La compétition agit en outre comme tremplin vers des opportunités de formation européenne ou panafricaine. Les lauréats de l’édition 2023 ont intégré un stage à Abidjan consacré aux musiques sacrées. Ces passerelles, soutenues par des partenariats publics-privés, nourrissent une filière bénie des plateformes de streaming, en quête de contenus polyphoniques issus du continent.
Résonances régionales et ouverture transfrontalière
Brazzaville partage avec Kinshasa une histoire où le chant choral a accompagné la décolonisation, l’essor des églises de réveil puis l’émergence du gospel urbain. L’annonce de la participation possible de Bel Cantor, ensemble kinois réputé, rappelle que le fleuve Congo est moins une frontière qu’un corridor culturel. Cette proximité renforce l’attractivité de la capitale, déjà hôte d’événements comme le Festival Panafricain de Musique.
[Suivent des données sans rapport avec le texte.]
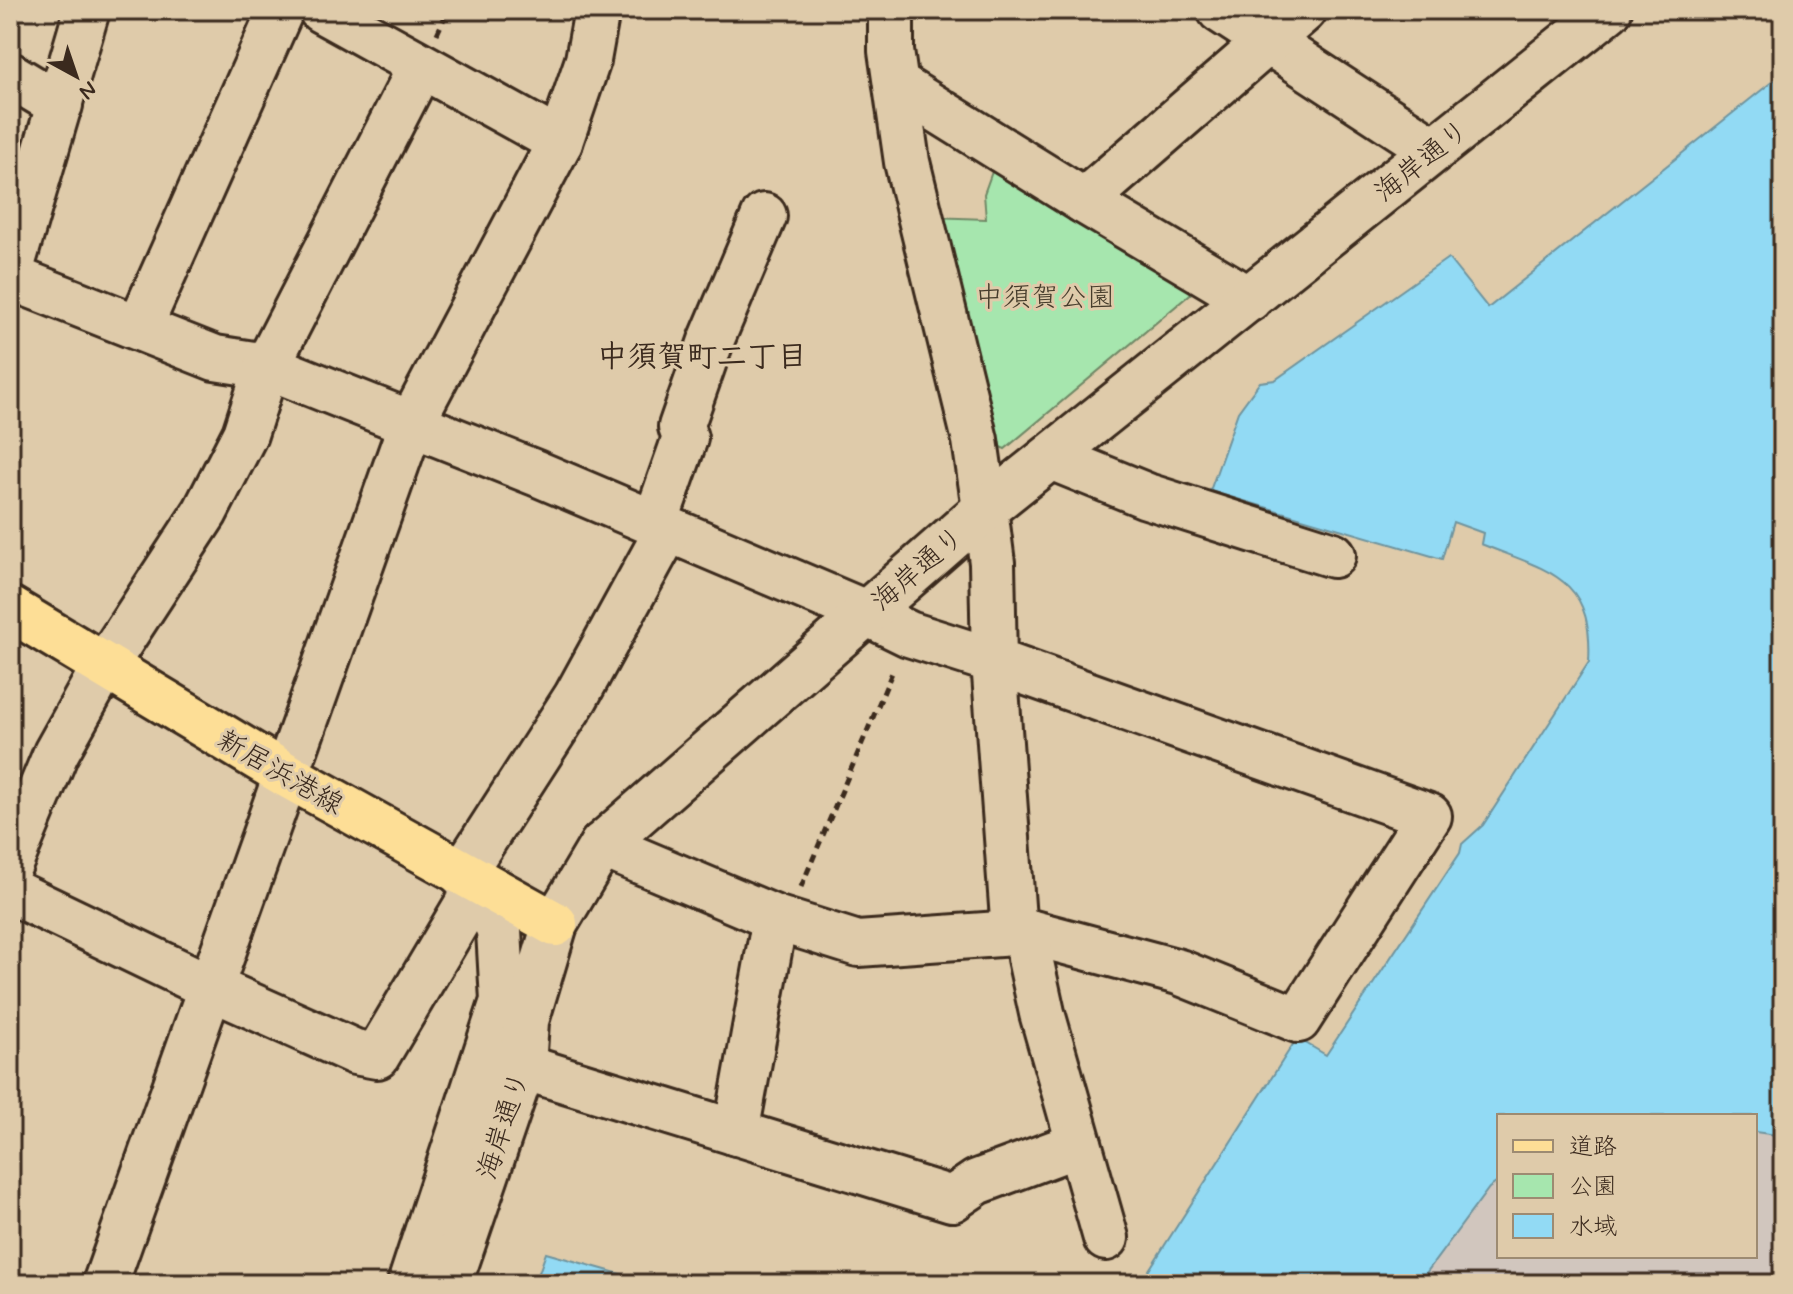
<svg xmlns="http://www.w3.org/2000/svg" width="1793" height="1294" font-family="Mynerve,'Klee One',sans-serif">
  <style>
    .built { fill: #d1c6be }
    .green { fill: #a6e6ae; stroke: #708866; stroke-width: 2 }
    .water { fill: #92daf4; stroke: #6f949e; stroke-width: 2 }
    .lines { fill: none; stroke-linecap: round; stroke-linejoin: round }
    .minor-casing { stroke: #3b2a1e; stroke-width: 50 }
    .major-casing { stroke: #3b2a1e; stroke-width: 50 }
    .path { stroke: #3b2a1e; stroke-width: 5; stroke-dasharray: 8 6; stroke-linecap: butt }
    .minor { stroke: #dfcbaa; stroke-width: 44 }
    .major { stroke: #fdde96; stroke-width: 44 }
    .labels { text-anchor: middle; stroke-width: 6; stroke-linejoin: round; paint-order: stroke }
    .street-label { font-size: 28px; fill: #3b2a1e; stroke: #dfcbaa }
    .park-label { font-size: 28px; fill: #463d2c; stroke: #dfcbaa }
    .neighbourhood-label { font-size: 30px; font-weight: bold; fill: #3b2a1e; stroke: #dfcbaa }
  </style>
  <rect width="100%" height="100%" fill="#dfcbaa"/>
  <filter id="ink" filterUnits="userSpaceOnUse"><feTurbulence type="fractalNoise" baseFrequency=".0125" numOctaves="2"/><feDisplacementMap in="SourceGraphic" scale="16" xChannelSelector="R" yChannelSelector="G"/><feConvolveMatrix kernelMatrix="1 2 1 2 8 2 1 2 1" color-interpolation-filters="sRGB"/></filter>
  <g filter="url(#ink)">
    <polygon class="built" points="1755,1132 1783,1136 1783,1284 1418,1284 1489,1188 1499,1181 1499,1256 1755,1256"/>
    <polygon class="green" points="998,155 1201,285 1005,449 983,440 932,217 986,219 984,194"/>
    <g class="water">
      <path d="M 1783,73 L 1783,1136 L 1755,1132 L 1755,1116 L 1499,1116 L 1499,1181 L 1489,1188 L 1418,1284 L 1140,1284 L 1297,1038 L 1326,1055 L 1460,853 L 1462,844 L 1483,825 L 1589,662 C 1594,576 1548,571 1481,544 L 1483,533 L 1453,522 L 1442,559 L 1210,491 L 1238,412 L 1260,382 L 1275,380 L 1448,258 L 1488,308 Z"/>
      <polygon points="546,1253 634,1278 632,1284 535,1284"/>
    </g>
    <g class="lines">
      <defs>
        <g id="minor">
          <polyline points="321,10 560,142"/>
          <polyline points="1220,10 1433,149"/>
          <polyline points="10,75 60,105"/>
          <polyline points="896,84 1084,201 1249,299"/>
          <polyline points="1084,201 1304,10"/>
          <polyline points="10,272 87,10"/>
          <polyline points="10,277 215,358 267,366 536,473 866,613 909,634 994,661 1429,816 1298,1020 1179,972 1029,932 1014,933 994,661 992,563 985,509 975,440 907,162 891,51 891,10"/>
          <polyline points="140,326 281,10"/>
          <polyline points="1051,457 1147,496 1333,555"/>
          <polyline points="655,523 685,438 681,427 711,341 764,216"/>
          <polyline points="602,845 775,918 858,944 1014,933"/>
          <polyline points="10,864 56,753 104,667 205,512 245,434 267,366 421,66"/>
          <polyline points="462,874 576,697 668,529"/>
          <polyline points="10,891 212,988 355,1052 377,1056 479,884"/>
          <polyline points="1029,932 1030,958 1042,1013 1106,1238"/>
          <polyline points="523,1067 952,1199 977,1182 1079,1144"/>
          <polyline points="736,1133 775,918"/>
          <polyline points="105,1284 411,424 560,142 588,60 597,10"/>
          <polyline points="410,1284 503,1001 499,930 479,884"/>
          <polyline points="449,1284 523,1067 526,1021 555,924 602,845 985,509 1609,10"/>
        </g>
        <polyline id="major" points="10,609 285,774 555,924"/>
      </defs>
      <use href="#minor" class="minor-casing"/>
      <use href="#major" class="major-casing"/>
      <g class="path">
        <polyline points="437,34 448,10"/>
        <polyline points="801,887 894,668"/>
      </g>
      <use href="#minor" class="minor"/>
      <use href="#major" class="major"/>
    </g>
  </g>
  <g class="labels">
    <g class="street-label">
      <text transform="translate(1421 160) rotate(-39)" y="10">海岸通り</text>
      <text transform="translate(917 568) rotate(-41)" y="10">海岸通り</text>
      <text transform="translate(281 771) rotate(30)" y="10">新居浜港線</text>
      <text transform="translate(502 1125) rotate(-72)" y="10">海岸通り</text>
    </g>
    <g class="park-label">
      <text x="1045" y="306">中須賀公園</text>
    </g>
    <g class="neighbourhood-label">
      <text x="702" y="366">中須賀町二丁目</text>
    </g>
  </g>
  <rect width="1793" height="1294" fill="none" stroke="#dfcbaa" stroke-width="40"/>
  <rect x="20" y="20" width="1753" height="1254" fill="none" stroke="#3b2a1e" stroke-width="3" filter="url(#ink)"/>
  <rect x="1497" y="1114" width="260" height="144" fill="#dfcbaa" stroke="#9d8b72" stroke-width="2"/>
  <rect x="1513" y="1140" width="40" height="12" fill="#fdde96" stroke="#9d8b72" stroke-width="2"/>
  <text x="1569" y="1154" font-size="24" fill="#3b2a1e">道路</text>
  <rect x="1513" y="1174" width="40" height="24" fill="#a6e6ae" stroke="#9d8b72" stroke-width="2"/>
  <text x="1569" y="1194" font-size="24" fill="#3b2a1e">公園</text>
  <rect x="1513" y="1214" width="40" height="24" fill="#92daf4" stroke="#9d8b72" stroke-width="2"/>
  <text x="1569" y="1234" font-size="24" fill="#3b2a1e">水域</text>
  <g transform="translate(76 76) rotate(140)" stroke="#dfcbaa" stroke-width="6" paint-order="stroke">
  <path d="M0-6L14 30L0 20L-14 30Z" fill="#3b2a1e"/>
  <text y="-12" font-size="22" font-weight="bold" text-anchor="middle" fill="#3b2a1e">N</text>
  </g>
</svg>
Les observateurs notent que l’arrivée de choristes étrangers stimule l’exigence artistique locale sans nourrir de rivalité stérile. « Nous voulons franchir le cap d’une saine émulation, où chaque ensemble repart enrichi des singularités de l’autre », explique un membre du comité d’organisation. Ce dialogue vocal, pensé comme soft power, épouse la diplomatie de bon voisinage prônée par les cadres chargés de la coopération culturelle.
Entre passion et professionnalisation, les chœurs dessinent l’avenir
À l’heure où les industries créatives deviennent un pilier de croissance inclusive, le concours des chorales démontre qu’une pratique ancrée dans la spiritualité peut aussi générer des valeurs économiques et sociales. Les jeunes diplômés y voient une possibilité d’entrepreneuriat culturel, qu’il s’agisse de fonder un studio d’enregistrement ou de créer des ateliers d’initiation pour enfants. Le ministère en charge des Arts et des Loisirs multiplie les appels à projets, encourageant les porteurs d’initiatives à structurer leurs associations en micro-entreprises.
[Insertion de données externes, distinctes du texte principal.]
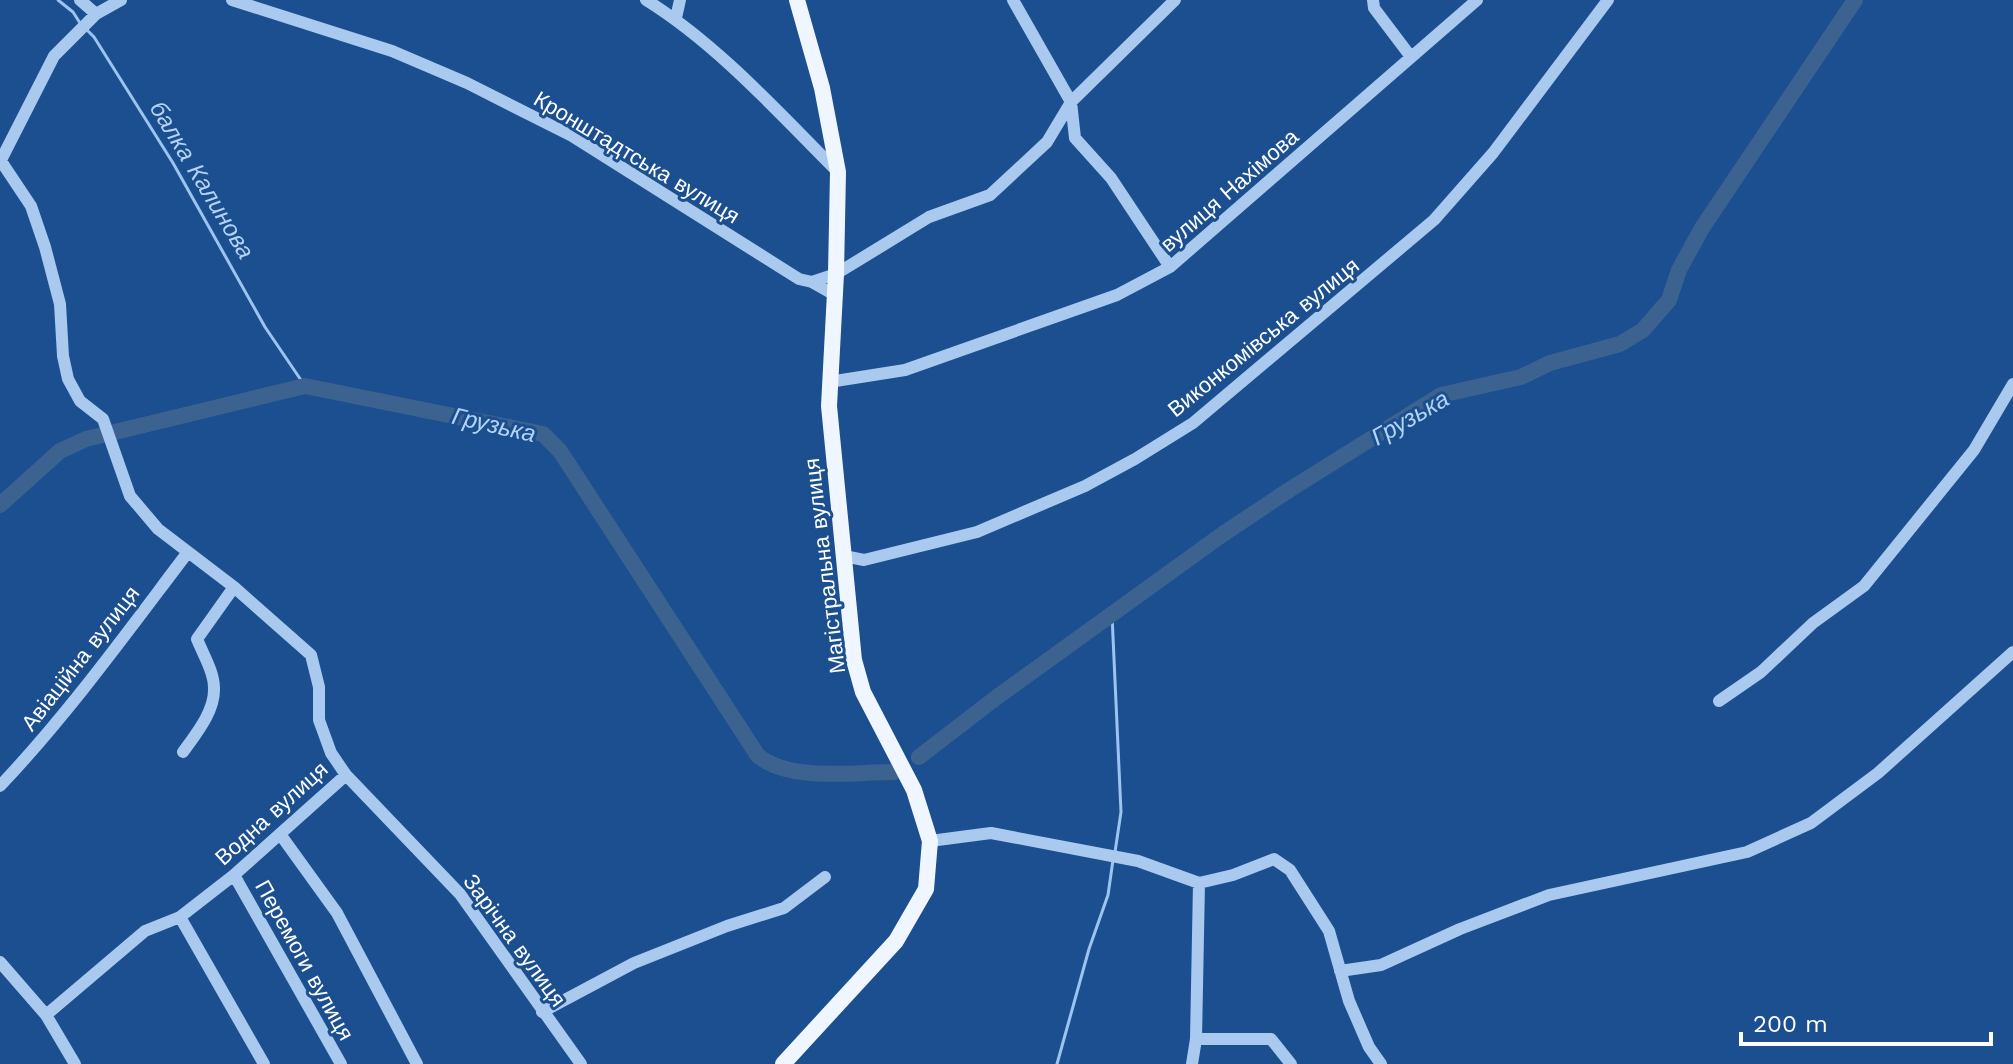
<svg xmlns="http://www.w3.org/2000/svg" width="2013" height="1064" viewBox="0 0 2013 1064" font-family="'Work Sans',sans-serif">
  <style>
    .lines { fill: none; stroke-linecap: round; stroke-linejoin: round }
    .stream { stroke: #9cc4f0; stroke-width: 3 }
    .river { stroke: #3c6290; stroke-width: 16 }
    .minor { stroke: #a9c9ee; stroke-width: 12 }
    .major { stroke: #f0f6ff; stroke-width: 16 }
    .labels { text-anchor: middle; stroke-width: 6; stroke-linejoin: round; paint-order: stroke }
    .street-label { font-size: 22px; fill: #fff; stroke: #1b4f8f }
    .water-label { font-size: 24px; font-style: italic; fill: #b5d3f5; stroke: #1b4f8f }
  </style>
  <rect width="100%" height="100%" fill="#1b4f8f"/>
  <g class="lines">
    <path class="stream" d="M58,0L73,12L80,23
      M85,28L94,37L173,163L265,327L305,386
      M1112,615L1121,812L1115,852
      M1057,1064L1089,949L1108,895L1113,860"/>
    <path class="river" d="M0,505L60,451L86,439L305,386L543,434L560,451L758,756C792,782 852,772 894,772
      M919,757L997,697L1223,534L1289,490L1441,395L1521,377L1550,363L1620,344L1643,330L1669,300L1679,270L1702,228L1855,0"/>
    <path class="minor" d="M80,0L96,14
      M232,0L392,51L467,83L572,136L799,279L812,282L835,295
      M646,0C717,44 779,113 838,172
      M1013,0L1071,102L1075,138L1111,178L1170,267
      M1373,0L1374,8L1411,57
      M676,18L680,0
      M1,161L31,206L45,247L60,304L63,356L68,379L80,401L103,419L130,496L158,529L234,587L311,655L319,687V720L331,753L346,775L460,894L581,1064
      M0,162L54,56L96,14L121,0
      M812,282L836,274L929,217L990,195L1047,142L1071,102L1175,0
      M829,382L905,370L1117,295L1170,267L1477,0
      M844,556L864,560L977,532L1085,486L1135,459L1193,423L1434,220L1493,153L1608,0
      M1719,701L1761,672L1813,623L1864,586L1974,450L2013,384
      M183,752C196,734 215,711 214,688C214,672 203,654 197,639L234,587
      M0,786C69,713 128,631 188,552
      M280,834L337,913L417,1064
      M930,841L991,833L1138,861L1199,883L1233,875L1274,859L1290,870L1329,931L1349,1001L1369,1047L1381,1064
      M234,875L341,1064
      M180,917L264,1064
      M0,962L46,1015L75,1064
      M1340,971L1381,965L1460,929L1549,895L1747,852L1811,823L1878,773L2013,652
      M542,1012L634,963L727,926L784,908L825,877
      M46,1015L145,931L180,917L234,875L346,775
      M1196,1039H1271L1291,1064
      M1192,1064L1196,1039L1199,883"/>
    <path class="major" d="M783,1064L896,941L926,889L930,841L914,790L863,692L854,660L829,406L836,274L838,172L822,88L797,0"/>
  </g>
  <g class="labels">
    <g class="street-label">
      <text transform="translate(637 157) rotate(31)" y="8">Кронштадтська вулиця</text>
      <text transform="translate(1229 190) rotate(-41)" y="8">вулиця Нахімова</text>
      <text transform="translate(1263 337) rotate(-39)" y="8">Виконкомівська вулиця</text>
      <text transform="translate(824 566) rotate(-97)" y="8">Магістральна вулиця</text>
      <text transform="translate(80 658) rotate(-52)" y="8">Авіаційна вулиця</text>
      <text transform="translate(271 813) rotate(-42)" y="8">Водна вулиця</text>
      <text transform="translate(515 940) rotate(54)" y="8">Зарічна вулиця</text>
      <text transform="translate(305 960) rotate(61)" y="8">Перемоги вулиця</text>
    </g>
    <g class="water-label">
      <text transform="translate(202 180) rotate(59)" y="8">балка Калинова</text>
      <text transform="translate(1410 418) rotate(-30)" y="8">Грузька</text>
      <text transform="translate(494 425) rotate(13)" y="8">Грузька</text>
    </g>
  </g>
  <path d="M1741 1032v12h250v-12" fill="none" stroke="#ffffff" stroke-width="4"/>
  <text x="1753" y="1032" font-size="24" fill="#ffffff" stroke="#1b4f8f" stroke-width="6" paint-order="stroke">200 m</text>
</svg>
Le dernier accord-cadre signé entre la Fédération et une maison de production locale prévoit la réalisation d’un album compilation, dont les ventes en ligne financeront des masterclass. Ce modèle, basé sur la circulation des revenus numériques, illustre la mue d’un secteur longtemps dépendant des souscriptions paroissiales. Dans cette mouvance, l’édition 2025 du concours apparaît tant comme une conclusion de saison que comme un incubateur d’audaces.
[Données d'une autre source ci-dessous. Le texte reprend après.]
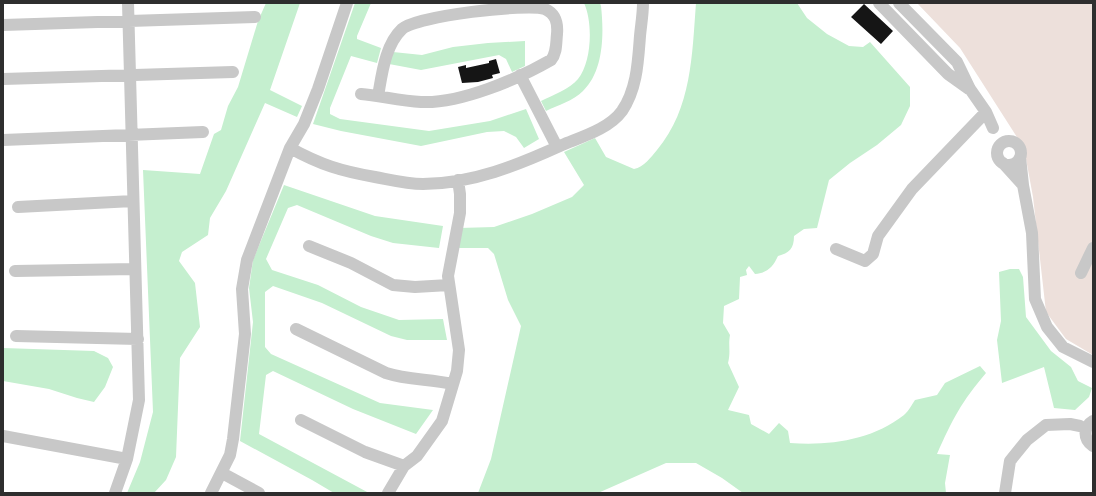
<svg xmlns="http://www.w3.org/2000/svg" width="1096" height="496" font-family="'Titillium Web',sans-serif">
  <style>
    .green { fill: #ede0db }
    .water { fill: #c5efcf }
    .building { fill: #151515 }
    .lines { fill: none; stroke-linecap: round; stroke-linejoin: round }
    .minor { stroke: #c8c8c8; stroke-width: 12 }
  </style>
  <rect width="100%" height="100%" fill="#fff"/>
  <path class="green" d="M917 3H1093V355L1066 339 1046 312 1033 197 1024 148 960 48Z"/>
  <path class="water" d="M266 3H300L270 90 302 106 297 117 265 103 226 191 210 218 208 235 182 252 179 261 195 283 200 327 180 358 176 457 166 480 154 493H127L140 462 153 412 143 170 200 174 214 134 221 130 228 106 238 87 258 21Z
    M355 3H371L357 36V39L381 48 377 63 351 56 330 108V114L340 119 429 131 490 121 526 109 539 139 524 148 516 137 504 131 487 132 421 146 341 131 313 124Z
    M584 3H600L601 6C604 33 604 71 583 91 573 101 558 105 546 111L541 101C553 95 570 89 578 79 592 62 593 22 584 3Z
    M696 3H797L807 18 827 34 849 46 863 47 870 42 910 87V106L901 125 877 145 850 163 829 180 817 228 804 229 794 236C794 249 789 253 778 256 773 267 767 273 755 274L749 266 746 270 747 275 740 277 739 299 724 306 723 323 730 335C728 346 731 351 728 363L739 387 728 410 749 415 751 424 769 434 779 423 788 431 790 443C830 446 872 440 904 415 909 411 912 404 915 400L937 395 945 383 980 366 986 373C962 401 952 420 937 454L950 455 945 483 946 493H743L722 478 696 463H666L598 493H478L491 459 521 326 508 300 494 254 488 248H453L459 228 494 227 532 214 572 197 584 185 564 152 595 138 606 157 634 169C644 167 651 157 657 150 692 108 692 55 696 3Z
    M525 41V66L512 72 506 59 499 55 421 70 389 64 393 52 422 55 453 47 488 43Z
    M284 185 375 216 443 226 439 248 393 243 371 236 297 205 288 208 266 259 272 270 318 285 361 307 399 320 443 319 447 340H407L391 336 322 303 273 286 265 292V347L271 354 380 403 433 410 416 434 353 409 273 371 266 375 259 434 369 493H334L312 480 240 441 253 322 249 288 253 260Z
    M1010 269H1019L1023 277 1026 317 1051 351 1071 367 1078 381 1092 388 1089 397 1075 410 1054 408 1044 367 1002 383 997 340 1001 321 999 272Z
    M3 348 94 351 108 358 113 367 105 387 94 402 77 398 49 389 3 381Z"/>
  <path class="building" d="M864 4 893 31 881 44 851 17Z
    M496 59 500 73 492 75 493 78 478 82 462 83 458 67 466 65V68L489 63V61Z"/>
  <g class="lines">
    <path class="minor" d="M879 3 948 74 969 89
      M899 3 957 62 970 89 986 112 993 128
      M3 25 255 17
      M520 75 557 147
      M3 79 233 72
      M361 94C381 96 401 101 421 102 460 104 518 79 551 60 557 53 556 43 557 34 558 23 556 14 545 9 527 3 416 16 402 29 385 45 382 74 378 96
      M3 140 203 132
      M997 153a12 12 0 1 1 24 0a12 12 0 1 1-24 0Z
      M290 148C321 165 341 171 375 177 391 180 407 184 423 184 472 184 518 165 562 145 581 137 609 129 622 111 637 89 638 62 640 36 641 25 643 14 643 3
      M1003 163 1023 185 1020 157
      M1023 185 1032 233 1035 299 1047 327 1063 347 1093 362
      M18 207 133 201
      M309 246 351 263 393 285 415 287 449 285
      M836 249 865 261 873 254 878 236 912 189 986 112
      M15 271 135 269
      M1081 273 1093 248
      M296 329 386 373C407 380 430 379 452 384
      M16 336 138 339
      M301 420 365 452 404 466
      M1093 421C1083 427 1083 439 1093 446
      M3 436 127 459
      M222 473 259 493
      M115 493 127 459 139 400 128 3
      M211 493 230 455 233 439 245 334 242 289 247 260 290 148 304 124 318 89 347 3
      M388 493 404 466 417 456 442 421 457 371 459 350 448 276 460 213V194L458 180
      M1005 493 1010 461 1027 440 1046 425 1070 424 1080 426"/>
  </g>
  <rect width="1096" height="496" fill="none" stroke="#2e2e2e" stroke-width="8"/>
</svg>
Lorsque, le 12 juillet, retentiront les dernières notes de Chozeba ou de Zitissa, la scène s’éteindra sans clore le récit. Car chaque voix, une fois fusionnée dans le chœur, continue de raisonner au-delà des murs de l’I.F.C, portant avec elle l’espérance d’une jeunesse qui fait rimer talent, partage et ouverture. En cela, Brazzaville, capitale du chant le temps d’un long week-end, confirme que la polyphonie est bien plus qu’un art : une promesse collective.